Winter Weather Awareness

November 03, 2022 12:00 AM
By: Ready PA

Image of plow truck in the snow

We've moved into a busy month. As we get out to vote, celebrate our veterans, and enjoy family time surrounding Thanksgiving, we are inching closer to the start of winter. The early indicators for the 2022-23 Pennsylvania winter (December-February) show slightly warmer than average weather for southeastern PA and wetter than average weather for northwestern PA. Outside of those regions, there are no strong signals for above or below average temperature or precipitation patterns. While these are the averages over the three-month winter season, the daily weather can vary greatly with the usual snow, sleet and ice storms possible over the winter. To read more about what's ahead for our winter season, visit here.

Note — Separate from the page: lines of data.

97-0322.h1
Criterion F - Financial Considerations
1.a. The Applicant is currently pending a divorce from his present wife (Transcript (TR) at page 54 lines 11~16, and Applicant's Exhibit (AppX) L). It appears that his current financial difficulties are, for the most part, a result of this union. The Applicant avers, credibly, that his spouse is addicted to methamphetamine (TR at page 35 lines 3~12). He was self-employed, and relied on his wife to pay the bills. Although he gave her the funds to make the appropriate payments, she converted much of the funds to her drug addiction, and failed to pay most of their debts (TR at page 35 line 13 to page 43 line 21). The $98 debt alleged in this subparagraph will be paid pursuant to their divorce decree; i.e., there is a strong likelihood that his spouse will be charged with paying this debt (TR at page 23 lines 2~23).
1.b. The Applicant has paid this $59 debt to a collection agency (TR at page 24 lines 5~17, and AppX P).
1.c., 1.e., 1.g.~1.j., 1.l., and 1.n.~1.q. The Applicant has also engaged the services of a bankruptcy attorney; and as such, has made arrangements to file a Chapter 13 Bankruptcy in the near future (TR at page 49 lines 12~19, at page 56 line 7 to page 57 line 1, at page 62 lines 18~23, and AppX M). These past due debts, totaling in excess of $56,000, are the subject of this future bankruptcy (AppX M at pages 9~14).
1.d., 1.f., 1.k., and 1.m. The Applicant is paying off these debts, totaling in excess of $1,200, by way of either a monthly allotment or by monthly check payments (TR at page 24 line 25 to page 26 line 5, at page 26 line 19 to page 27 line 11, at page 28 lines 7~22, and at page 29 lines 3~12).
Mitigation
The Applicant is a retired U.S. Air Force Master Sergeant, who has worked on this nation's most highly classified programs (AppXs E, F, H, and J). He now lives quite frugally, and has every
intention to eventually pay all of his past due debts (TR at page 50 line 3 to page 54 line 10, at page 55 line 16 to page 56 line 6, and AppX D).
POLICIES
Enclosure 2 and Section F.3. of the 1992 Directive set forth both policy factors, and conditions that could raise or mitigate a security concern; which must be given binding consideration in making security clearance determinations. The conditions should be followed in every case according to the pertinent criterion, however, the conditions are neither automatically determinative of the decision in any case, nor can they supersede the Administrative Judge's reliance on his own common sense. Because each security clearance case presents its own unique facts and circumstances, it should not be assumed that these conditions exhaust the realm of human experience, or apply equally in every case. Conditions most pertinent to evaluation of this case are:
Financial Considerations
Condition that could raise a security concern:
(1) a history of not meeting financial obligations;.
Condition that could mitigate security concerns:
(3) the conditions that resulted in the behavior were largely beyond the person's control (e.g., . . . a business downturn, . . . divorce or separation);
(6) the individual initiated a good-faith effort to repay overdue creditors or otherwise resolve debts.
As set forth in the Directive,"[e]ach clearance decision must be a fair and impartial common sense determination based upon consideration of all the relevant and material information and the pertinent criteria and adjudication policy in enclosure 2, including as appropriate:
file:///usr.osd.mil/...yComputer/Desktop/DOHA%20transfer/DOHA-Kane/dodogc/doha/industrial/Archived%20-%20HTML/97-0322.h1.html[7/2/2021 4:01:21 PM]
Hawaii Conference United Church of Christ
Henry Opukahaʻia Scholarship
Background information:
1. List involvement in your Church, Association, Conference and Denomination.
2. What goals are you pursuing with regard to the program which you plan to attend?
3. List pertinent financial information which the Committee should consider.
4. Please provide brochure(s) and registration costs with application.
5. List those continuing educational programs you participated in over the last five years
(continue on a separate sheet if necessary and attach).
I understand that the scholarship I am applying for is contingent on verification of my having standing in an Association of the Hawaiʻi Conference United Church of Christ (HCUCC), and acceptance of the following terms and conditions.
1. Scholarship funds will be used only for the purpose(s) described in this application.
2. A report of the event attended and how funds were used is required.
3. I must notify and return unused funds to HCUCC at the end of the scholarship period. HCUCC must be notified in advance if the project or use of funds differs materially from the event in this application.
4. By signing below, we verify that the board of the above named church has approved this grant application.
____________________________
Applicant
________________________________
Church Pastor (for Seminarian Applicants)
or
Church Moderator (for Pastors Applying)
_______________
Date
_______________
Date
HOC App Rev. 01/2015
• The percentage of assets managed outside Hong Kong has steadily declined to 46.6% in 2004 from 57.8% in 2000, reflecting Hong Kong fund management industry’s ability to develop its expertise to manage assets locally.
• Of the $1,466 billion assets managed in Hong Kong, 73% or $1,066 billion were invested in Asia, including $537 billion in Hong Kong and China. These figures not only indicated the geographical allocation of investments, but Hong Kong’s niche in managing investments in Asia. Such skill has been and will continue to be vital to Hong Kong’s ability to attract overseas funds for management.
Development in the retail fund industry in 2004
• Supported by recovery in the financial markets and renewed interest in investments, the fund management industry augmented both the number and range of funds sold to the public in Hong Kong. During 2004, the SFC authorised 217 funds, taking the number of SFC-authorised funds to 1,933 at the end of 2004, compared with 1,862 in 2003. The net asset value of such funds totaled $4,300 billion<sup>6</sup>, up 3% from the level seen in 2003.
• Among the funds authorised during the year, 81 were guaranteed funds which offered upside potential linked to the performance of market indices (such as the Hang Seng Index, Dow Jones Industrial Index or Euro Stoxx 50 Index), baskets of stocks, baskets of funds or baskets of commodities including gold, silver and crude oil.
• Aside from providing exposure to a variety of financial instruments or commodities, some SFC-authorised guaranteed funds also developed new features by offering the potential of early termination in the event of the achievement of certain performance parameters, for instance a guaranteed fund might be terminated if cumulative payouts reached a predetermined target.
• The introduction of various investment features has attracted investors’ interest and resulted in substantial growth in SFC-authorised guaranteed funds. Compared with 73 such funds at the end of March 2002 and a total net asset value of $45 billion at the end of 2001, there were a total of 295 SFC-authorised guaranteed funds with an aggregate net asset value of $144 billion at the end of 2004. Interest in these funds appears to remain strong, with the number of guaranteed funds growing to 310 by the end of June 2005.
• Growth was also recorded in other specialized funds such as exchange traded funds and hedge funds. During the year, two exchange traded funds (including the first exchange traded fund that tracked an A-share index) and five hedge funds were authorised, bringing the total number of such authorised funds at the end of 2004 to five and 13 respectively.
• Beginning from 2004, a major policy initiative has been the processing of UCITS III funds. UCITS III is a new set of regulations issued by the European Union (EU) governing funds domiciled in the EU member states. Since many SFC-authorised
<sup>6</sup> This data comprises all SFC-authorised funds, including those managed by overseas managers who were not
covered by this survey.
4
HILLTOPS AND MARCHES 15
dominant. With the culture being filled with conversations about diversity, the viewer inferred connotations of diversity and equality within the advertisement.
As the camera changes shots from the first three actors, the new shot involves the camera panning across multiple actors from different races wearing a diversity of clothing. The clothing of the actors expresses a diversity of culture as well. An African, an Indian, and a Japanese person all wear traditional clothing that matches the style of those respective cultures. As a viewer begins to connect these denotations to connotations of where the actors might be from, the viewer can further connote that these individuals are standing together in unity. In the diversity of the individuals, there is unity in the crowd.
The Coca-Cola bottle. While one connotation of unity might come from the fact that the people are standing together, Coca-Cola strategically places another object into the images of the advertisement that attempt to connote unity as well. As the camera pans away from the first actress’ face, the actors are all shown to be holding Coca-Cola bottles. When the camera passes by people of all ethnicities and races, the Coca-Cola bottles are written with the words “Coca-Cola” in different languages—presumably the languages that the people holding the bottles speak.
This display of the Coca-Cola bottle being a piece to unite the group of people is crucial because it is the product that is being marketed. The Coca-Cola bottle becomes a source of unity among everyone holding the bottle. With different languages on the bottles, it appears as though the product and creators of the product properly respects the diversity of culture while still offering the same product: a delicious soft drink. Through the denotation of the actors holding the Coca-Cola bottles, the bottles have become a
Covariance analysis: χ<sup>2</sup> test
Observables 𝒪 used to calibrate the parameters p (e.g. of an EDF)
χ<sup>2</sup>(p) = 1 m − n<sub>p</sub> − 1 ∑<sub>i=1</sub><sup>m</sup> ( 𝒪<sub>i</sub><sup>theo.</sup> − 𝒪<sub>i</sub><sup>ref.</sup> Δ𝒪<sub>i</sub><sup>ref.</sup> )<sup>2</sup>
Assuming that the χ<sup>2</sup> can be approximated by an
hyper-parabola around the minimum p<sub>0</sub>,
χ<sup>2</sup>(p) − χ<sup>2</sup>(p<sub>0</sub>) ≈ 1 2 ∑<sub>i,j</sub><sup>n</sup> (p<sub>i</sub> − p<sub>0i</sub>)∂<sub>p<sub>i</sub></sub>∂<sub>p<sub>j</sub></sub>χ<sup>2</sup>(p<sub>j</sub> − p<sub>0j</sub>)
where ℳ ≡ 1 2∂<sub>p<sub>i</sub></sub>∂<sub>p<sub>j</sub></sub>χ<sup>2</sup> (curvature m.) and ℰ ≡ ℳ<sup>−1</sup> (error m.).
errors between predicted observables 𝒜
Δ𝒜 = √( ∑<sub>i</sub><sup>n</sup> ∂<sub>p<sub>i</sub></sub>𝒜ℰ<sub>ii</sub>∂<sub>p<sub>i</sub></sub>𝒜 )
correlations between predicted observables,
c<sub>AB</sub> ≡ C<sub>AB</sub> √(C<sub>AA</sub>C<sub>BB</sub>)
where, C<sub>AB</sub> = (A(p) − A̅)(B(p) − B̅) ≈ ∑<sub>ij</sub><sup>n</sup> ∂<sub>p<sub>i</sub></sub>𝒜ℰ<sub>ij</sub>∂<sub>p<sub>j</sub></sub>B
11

Let's take time to review our winter weather terminology as a start. Then, keep an eye out for further details on PEMA's facebook and twitter pages and the NWS offices' facebook and twitter pages and websites during the PA Winter Weather Awareness and Snow Squall Awareness Weeks this month!

Winter Weather Terminology

  • Blizzard: Sustained winds or frequent gusts of 35 mph or more with snow and blowing snow frequently reducing visibility to less than a quarter mile for three hours or more.
  • Blowing Snow: Wind-driven snow that reduces visibility. Blowing snow may be falling snow and/or snow on the ground picked up by the wind.
  • Snow Squalls: Brief, intense snow showers accompanied by strong, gusty winds. Accumulation may be significant.
  • Snow Showers: Snow falling at varying intensities for brief periods of time. Some accumulation is possible.
  • Flurries: Light snow falling for short durations with little or no accumulation.
  • Freezing Rain: Rain that freezes when it hits the frozen objects near the ground; creating a coating of ice on roads, walkways, trees, and power lines.
  • Sleet: Rain that freezes into ice pellets before reaching the ground. Sleet also causes moisture on roads to freeze and become slippery.
When a hazardous storm is forecast to arrive in a day or two…

  • Winter Storm Watch: Issued for the possibility of a blizzard, heavy snow, heavy freezing rain, or heavy sleet.
  • Wind Chill Watch: Issued for the possibility of wind chill temperatures dropping low enough to be hazardous to life within several minutes of exposure.
When a hazardous storm is occurring or less than a day away…
  • Winter Weather Advisories: Issued for accumulations of snow, freezing rain, freezing drizzle, and sleet which will cause significant inconveniences and, if caution is not exercised, could lead to life-threatening situations.
  • Winter Storm Warning: Issued when hazardous winter weather in the form of heavy snow, heavy freezing rain, or heavy sleet is imminent or occurring.
  • Ice Storm Warning: Significant icing is expected to produce downed utilities, trees and create treacherous travel.
  • Blizzard Warning: Issued for sustained or gusty winds of 35 mph or more and falling or blowing snow creating visibilities at or below ¼ mile; these conditions should persist for at least three hours.
  • Lake Effect Snow Warning: Widespread or localized lake induced snow squalls or heavy snow showers produce significant snowfall accumulation in less than 12 hours.
  • Wind Chill Warning: Issued when wind chill temperatures are expected to be hazardous to life within several minutes of exposure.